[ 
https://issues.apache.org/jira/browse/TIKA-4595?page=com.atlassian.jira.plugin.system.issuetabpanels:comment-tabpanel&focusedCommentId=18047940#comment-18047940
 ] 

ASF GitHub Bot commented on TIKA-4595:
--------------------------------------

nddipiazza opened a new pull request, #2489:
URL: https://github.com/apache/tika/pull/2489

   ## Overview
   
   This PR implements dynamic fetcher and emitter management for Apache Tika 
Pipes through a new ConfigStore abstraction, enabling runtime configuration 
changes without restarts.
   
   ## Key Features
   
   ### 1. Dynamic Configuration Management API
   - **New Methods in PipesClient:**
     - `saveFetcher(FetcherConfig)` - Save fetcher at runtime
     - `saveFetcher(String fetcherId, byte[] config)` - Save from serialized 
config
     - `deleteFetcher(String fetcherId)` - Remove fetcher
     - `updateFetcher(String fetcherId, byte[] config)` - Update existing 
fetcher
     
   ### 2. ConfigStore Abstraction
   **Built-in Implementations:**
   - **InMemoryConfigStore** - Fast, ephemeral (default)
   - **FileBasedConfigStore** - JSON persistence, cross-JVM sharing (new)

> _Data under study_:
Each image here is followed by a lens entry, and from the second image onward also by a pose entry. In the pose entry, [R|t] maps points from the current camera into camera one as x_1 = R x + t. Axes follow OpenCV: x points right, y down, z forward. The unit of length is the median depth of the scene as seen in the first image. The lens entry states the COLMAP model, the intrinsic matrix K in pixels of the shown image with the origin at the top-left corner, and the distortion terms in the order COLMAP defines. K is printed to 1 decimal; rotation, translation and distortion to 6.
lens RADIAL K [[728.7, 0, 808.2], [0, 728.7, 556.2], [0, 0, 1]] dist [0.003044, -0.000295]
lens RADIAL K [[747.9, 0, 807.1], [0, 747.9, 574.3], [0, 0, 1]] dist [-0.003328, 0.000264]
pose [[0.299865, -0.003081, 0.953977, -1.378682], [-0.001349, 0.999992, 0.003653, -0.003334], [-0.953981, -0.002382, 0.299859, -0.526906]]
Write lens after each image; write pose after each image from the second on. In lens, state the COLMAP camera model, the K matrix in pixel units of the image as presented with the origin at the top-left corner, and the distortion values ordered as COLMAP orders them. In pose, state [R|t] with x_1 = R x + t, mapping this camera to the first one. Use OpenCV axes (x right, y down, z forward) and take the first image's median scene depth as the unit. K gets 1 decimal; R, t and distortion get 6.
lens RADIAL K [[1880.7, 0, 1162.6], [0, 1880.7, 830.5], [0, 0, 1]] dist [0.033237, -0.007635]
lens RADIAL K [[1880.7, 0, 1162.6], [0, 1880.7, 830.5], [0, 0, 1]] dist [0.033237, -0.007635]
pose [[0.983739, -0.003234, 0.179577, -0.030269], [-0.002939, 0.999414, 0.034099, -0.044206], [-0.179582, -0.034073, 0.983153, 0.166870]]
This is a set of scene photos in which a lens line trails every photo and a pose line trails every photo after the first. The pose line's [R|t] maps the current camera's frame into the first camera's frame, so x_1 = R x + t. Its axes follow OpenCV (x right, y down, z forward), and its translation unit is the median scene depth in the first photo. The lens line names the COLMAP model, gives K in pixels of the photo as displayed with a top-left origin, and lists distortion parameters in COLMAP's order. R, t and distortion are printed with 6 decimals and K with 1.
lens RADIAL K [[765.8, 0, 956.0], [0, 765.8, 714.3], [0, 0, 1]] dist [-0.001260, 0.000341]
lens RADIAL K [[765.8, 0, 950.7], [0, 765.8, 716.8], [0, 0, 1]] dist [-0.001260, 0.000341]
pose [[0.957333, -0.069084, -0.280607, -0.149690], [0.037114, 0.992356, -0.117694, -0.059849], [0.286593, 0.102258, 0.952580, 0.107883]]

> _Exercise_: According to the Tika pull request comment, which ConfigStore implementation is the default?

> _Solution to the exercise_: InMemoryConfigStore